▸ THE PROBLEM:
Wherever a line of the records contains "pixels", copy that line.

▸ AVAILABLE DATA:
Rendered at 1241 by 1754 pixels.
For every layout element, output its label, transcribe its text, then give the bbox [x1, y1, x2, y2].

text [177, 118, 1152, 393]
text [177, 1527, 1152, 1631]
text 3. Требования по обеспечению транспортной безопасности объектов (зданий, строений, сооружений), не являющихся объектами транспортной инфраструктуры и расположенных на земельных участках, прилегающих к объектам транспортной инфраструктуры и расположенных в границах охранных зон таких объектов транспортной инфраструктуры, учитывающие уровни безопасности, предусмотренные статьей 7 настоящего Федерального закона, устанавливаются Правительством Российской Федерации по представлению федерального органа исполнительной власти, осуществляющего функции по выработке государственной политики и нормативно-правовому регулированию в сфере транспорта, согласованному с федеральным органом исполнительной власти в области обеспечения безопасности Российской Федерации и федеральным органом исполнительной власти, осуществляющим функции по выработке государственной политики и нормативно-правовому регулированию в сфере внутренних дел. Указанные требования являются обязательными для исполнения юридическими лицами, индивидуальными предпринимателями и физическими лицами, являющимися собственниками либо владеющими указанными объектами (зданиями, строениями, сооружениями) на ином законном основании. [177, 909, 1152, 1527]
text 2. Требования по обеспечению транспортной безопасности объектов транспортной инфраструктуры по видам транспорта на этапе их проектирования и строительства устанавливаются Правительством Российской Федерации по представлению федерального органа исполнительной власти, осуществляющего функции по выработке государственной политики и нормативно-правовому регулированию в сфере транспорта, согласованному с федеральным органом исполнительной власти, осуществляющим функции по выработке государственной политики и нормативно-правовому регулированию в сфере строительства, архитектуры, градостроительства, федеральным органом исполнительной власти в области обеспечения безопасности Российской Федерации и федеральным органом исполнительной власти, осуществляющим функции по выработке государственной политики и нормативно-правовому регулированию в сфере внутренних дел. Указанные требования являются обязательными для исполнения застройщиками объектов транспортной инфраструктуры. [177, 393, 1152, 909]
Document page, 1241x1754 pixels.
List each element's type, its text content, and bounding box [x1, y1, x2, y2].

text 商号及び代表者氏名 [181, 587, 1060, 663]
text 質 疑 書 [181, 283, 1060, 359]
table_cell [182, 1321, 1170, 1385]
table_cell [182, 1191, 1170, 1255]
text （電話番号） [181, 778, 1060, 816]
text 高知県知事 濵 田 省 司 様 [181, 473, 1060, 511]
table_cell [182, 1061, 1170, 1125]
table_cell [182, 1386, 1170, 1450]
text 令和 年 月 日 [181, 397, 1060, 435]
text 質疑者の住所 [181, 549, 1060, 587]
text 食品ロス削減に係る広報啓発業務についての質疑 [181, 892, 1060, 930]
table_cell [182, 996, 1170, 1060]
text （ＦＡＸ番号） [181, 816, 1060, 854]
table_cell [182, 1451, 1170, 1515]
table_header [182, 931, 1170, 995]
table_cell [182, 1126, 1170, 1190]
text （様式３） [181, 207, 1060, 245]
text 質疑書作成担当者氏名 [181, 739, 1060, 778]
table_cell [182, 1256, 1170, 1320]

▸ RESPONSE AREA:
Rendered at 1241 by 1754 pixels.
Document page, 1241x1754 pixels.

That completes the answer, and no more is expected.